→ Document text

16 September 2015

Me, Myself and I: the egotist politics of Trumpusconi

By

An Italian pimp and an American builder decide to run for president…

This could be the beginning of a mildly racist joke, but there is very little to laugh about when it comes to these two characters – who have won and are winning crucial political campaigns in their respective countries. I am talking about Silvio Berlusconi and Donald Trump, two seemingly unrelated politicians who are products of a messy existential crisis which modern politics seems to have been plunged into.

But what explains their rise? It is clear that Berlusconi and Trump are very similar; both have made money through real estate, invested in media production, have a penchant for irreverence, a certain paranoia towards opposition, and quite a high opinion of their own sexual appeal.

I cannot remember when Silvio Berlusconi became the notorious politician he is today. When I was born, in 1995, he had been Italy’s prime minister for one year already. I got to know him quickly, though. I do remember (vaguely) when he was elected for the second and third time. In my middle class environment he was considered a clown, a dodgy entrepreneur whose sexist jokes and raging egocentrism no one could possibly take seriously. It turned out many did.

→ Information

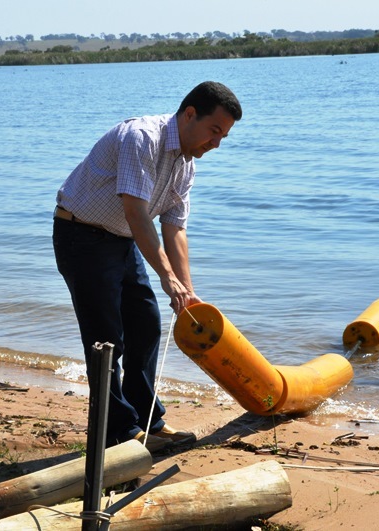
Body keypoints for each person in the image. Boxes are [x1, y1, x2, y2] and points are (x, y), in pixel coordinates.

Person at [52, 81, 242, 452]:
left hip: (122, 239)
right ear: (190, 115)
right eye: (214, 131)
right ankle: (120, 434)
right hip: (82, 236)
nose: (217, 143)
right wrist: (166, 277)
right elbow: (137, 212)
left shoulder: (185, 165)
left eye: (224, 136)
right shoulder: (142, 138)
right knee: (107, 339)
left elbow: (174, 229)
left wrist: (185, 291)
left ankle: (147, 421)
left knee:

→ Activities
1 - Reproduce verbatim the passage of the article on Berlusconi and Trump from "This could be" to "been plunged into.".
2 - Render this sentence from the article on Berlusconi and Trump in Spanish: "I cannot remember when Silvio Berlusconi became the notorious politician he is today."
The rows above are material separate from the article on Berlusconi and Trump.

→ Your written answers
1 -
This could be the beginning of a mildly racist joke, but there is very little to laugh about when it comes to these two characters – who have won and are winning crucial political campaigns in their respective countries. I am talking about Silvio Berlusconi and Donald Trump, two seemingly unrelated politicians who are products of a messy existential crisis which modern politics seems to have been plunged into.

2 - No recuerdo cuándo Silvio Berlusconi se convirtió en el político de mala fama que es hoy.